L’iniziativa è resa possibile grazie alla collaborazione con il Comune di Cagliari. L’ingresso è libero e gratuito, con orari di apertura dalle 9 alle 20.
Il Pozzo di San Pancrazio: storia e architettura ipogea tra età pisana e Ottocento
Il Pozzo di San Pancrazio è una struttura di notevole interesse storico e speleologico urbano. Realizzato in epoca pisana nel 1253, fu costruito al centro dell’attuale Piazza Indipendenza con la funzione di garantire l’approvvigionamento idrico alla roccaforte di Cagliari.
Nella prima metà dell’Ottocento, il pozzo subì importanti modifiche strutturali che lo resero di fatto invisibile ai passanti: l’imboccatura fu abbassata al di sotto del piano stradale. Contestualmente, vennero trasferiti nel sottosuolo tutti i servizi connessi, tra cui la noria — una ruota idraulica utilizzata per sollevare l’acqua — e i ricoveri per gli animali da soma.
L’accesso al sito avviene tramite una breve calata verticale nei pressi dell’ex Museo Archeologico Nazionale. Da lì, una scala a pioli conduce a una galleria di circa 30 metri, al termine della quale si apre il pozzo vero e proprio, profondo circa 80 metri. Sul fondo è ancora visibile la presenza d’acqua, elemento che testimonia la continuità idrologica della struttura nel corso dei secoli.
Cinquant’anni di ricerca speleologica: il progetto “Sentieri nel Buio” del G.S.A.G.S.

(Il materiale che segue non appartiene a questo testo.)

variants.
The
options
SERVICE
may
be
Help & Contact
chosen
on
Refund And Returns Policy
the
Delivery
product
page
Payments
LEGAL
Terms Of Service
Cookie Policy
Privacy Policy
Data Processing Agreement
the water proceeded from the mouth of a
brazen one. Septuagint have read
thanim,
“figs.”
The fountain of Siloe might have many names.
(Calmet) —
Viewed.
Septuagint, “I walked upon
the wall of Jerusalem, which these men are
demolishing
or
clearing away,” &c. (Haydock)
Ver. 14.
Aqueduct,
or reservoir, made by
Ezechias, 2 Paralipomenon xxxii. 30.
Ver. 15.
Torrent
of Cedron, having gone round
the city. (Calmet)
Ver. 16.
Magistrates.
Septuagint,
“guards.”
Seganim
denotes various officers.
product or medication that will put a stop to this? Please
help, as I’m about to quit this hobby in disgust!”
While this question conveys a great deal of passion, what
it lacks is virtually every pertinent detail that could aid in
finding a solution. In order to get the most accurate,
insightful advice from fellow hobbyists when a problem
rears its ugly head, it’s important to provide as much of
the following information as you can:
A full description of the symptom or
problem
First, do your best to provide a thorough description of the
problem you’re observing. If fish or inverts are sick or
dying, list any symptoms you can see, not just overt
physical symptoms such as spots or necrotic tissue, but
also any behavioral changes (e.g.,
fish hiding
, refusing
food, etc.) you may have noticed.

Il progetto “Sentieri nel Buio” non è soltanto un ciclo di visite guidate. Rappresenta il modo scelto dal G.S.A.G.S. per celebrare il proprio cinquantesimo anniversario aprendosi alla città e condividendo il patrimonio di conoscenze accumulato in cinque decenni di attività.
L’associazione, con sede a Cagliari, ha svolto nel tempo esplorazioni, studi speleologici su ambienti carsici e urbani, ricerche e collaborazioni diffuse su tutto il territorio della Sardegna. Le attività del gruppo coprono ambiti diversi: dalla dimensione scientifica a quella culturale, da quella ambientale a quella sociale.

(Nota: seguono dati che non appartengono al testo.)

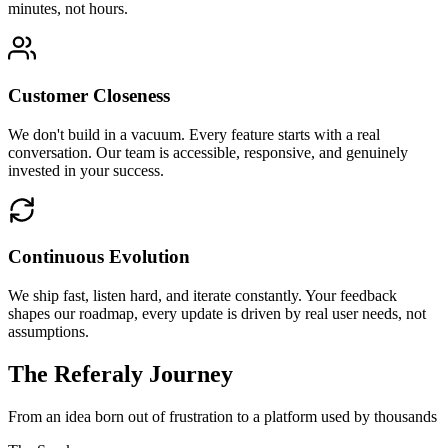
minutes, not hours.
Customer Closeness
We don't build in a vacuum. Every feature starts with a real
conversation. Our team is accessible, responsive, and genuinely
invested in your success.
Continuous Evolution
We ship fast, listen hard, and iterate constantly. Your feedback
shapes our roadmap, every update is driven by real user needs, not
assumptions.
The Referaly Journey
From an idea born out of frustration to a platform used by thousands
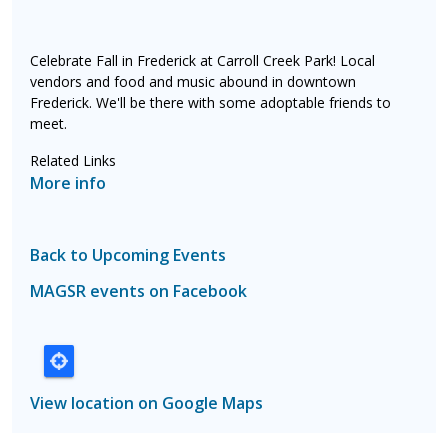
Celebrate Fall in Frederick at Carroll Creek Park! Local
vendors and food and music abound in downtown
Frederick. We'll be there with some adoptable friends to
meet.
Related Links
More info
Back to Upcoming Events
MAGSR events on Facebook
View location on Google Maps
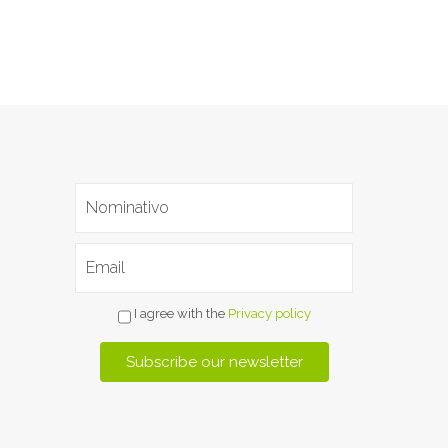
I agree with the
Privacy policy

Con “Sentieri nel Buio”, il G.S.A.G.S. intende condividere questa esperienza con un pubblico quanto più ampio possibile: cittadini, esperti, appassionati di speleologia, curiosi e neofiti. L’obiettivo è avvicinare la comunità al valore della ricerca speleologica, spesso poco conosciuta al grande pubblico nonostante il suo contributo rilevante alla comprensione del territorio.
Speleologia urbana e carsismo: la Sardegna come laboratorio naturale
La Sardegna offre un contesto particolarmente ricco per la ricerca speleologica. L’isola presenta una varietà di ambienti carsici tra i più interessanti del Mediterraneo, e il sottosuolo dei centri urbani, come nel caso di Cagliari, custodisce testimonianze storiche e idrogeologiche di grande rilievo.
Il G.S.A.G.S. opera in questo contesto da cinquant’anni, contribuendo alla documentazione, alla tutela e alla divulgazione di questi ambienti. La collaborazione con le istituzioni locali, come dimostrato anche dal coinvolgimento del Comune di Cagliari in questa iniziativa, è parte integrante dell’approccio del gruppo.
Le visite guidate al Pozzo di San Pancrazio nel corso di Monumenti Aperti rappresentano un esempio concreto di come la speleologia urbana possa diventare strumento di valorizzazione del patrimonio storico-architettonico e di educazione ambientale rivolta alla cittadinanza.